In his declaration, Quatman, now a defense attorney in Whitefish, Mont., said Golde told him he "could not have a Jew" on Freeman's jury and recalled that the DA's office had a "standard practice" of excluding Jews and black women from juries in death cases because it was thought that they would not vote for death.
The district attorney's office has vehemently denied those assertions.
During cross-exam Tuesday, Quatman conceded that he was upset with the district attorney's office about being transferred off the DA's "death team" in 1993, adding weight to Chief Assistant Attorney General George Williamson's argument that Quatman has made his allegations because he has a grudge. He also acknowledged that it's "common knowledge that [District Attorney] Tom Orloff and I, from way back when we were deputies, weren't friends."

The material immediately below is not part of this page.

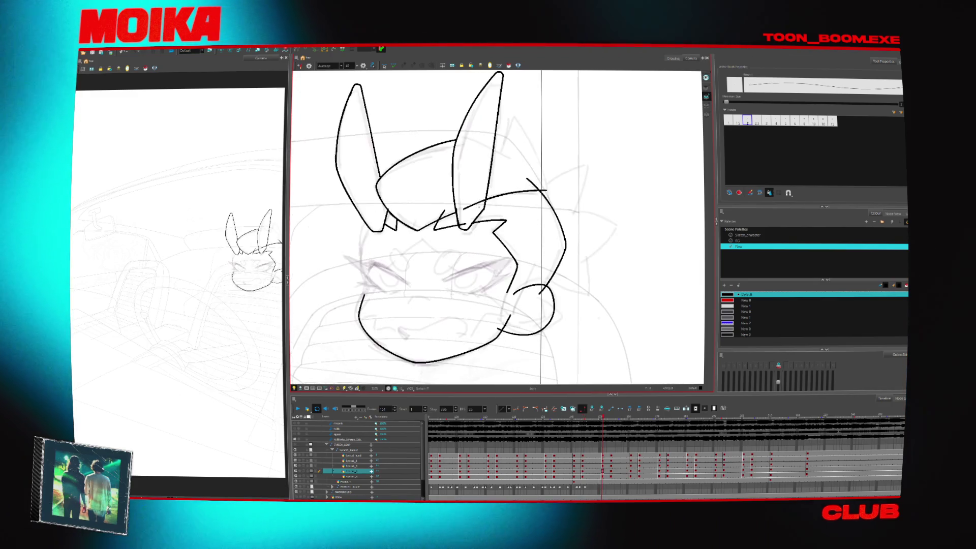
key("ctrl+z")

Whether Quatman is to be believed will be up to Santa Clara County Superior Court Judge Kevin Murphy, appointed by the state Supreme Court to conduct the evidential hearing. Murphy must answer two questions: Did Golde really advise Quatman to boot Jews off the jury, and did Quatman actually follow through?
Quatman said he used peremptory challenges against three possible Freeman jurors with Jewish-sounding last names. Williamson got Quatman to acknowledge he didn't particularly like the candidates anyway because of their views on the death penalty.
He also got Quatman to admit fault for booting the potential jurors.
"You knew you were in violation of the law, is that a fair statement?"
"It's a fair statement," Quatman said.
"You wanted to win?" Williamson asked.
"That's correct," he said.
Quatman described his relationship with Golde, who died in 1998, as both personal and professional. He said he invited Golde to his wedding in 1980.
"Judge Golde's courtroom was like no other courtroom I'd been in," Quatman said. "His chambers were like a bazaar."
"There were always people in there. Some of them were drinking coffee, some were reading the newspaper," he said. "There were times I sat on the windowsill to have a spot."
Quatman said that Golde - who while personally against the death penalty possibly sent more people to die than any other judge in the state's history - was seen as a mentor to young attorneys.
"[He] had a 25- to 30-cup coffee pot going all the time," Quatman said, measuring the height - about a foot and a half - with his hands. "It was one of those big pots. ... It wasn't a coffee pot, it was a big urn."
Wearing a charcoal suit with blue stripes, the diminutive Quatman smiled often and shook hands with colleagues during a mid-morning court break following his direct testimony, led by Habeas Corpus Resource Center attorney Gary Sowards.
Under Williamson's cross-examination, however, Quatman grew somewhat unsteady.
Quatman testified he was not happy at being transferred to another division after being disciplined for using a "vulgarity" against another assistant DA, and that he may have told other people he was upset about being reassigned.
Murphy kept a tight hold on the proceedings, forbidding both sides from introducing testimony beyond the scope of the high court's directives.
But he did allow the testimony of Stephen Thaman, a former public defender who represented Christopher Teddy Day, convicted in a capital punishment case in Golde's courtroom immediately preceding the Freeman case. Thaman testified Golde gave attorneys in the Day case five extra peremptory challenges as "freebies."
Quatman said he received "freebies" in the Freeman case, too, but declined to use them. It was then that he was called into Golde's chambers, he said, and admonished for not utilizing them.
"'Quatman, what are you doing?'" he recalled the judge saying before telling him a Jew would never send someone to the gas chamber.
The case is In re Fred Freeman, S122590. The evidentiary hearing is scheduled to continue today.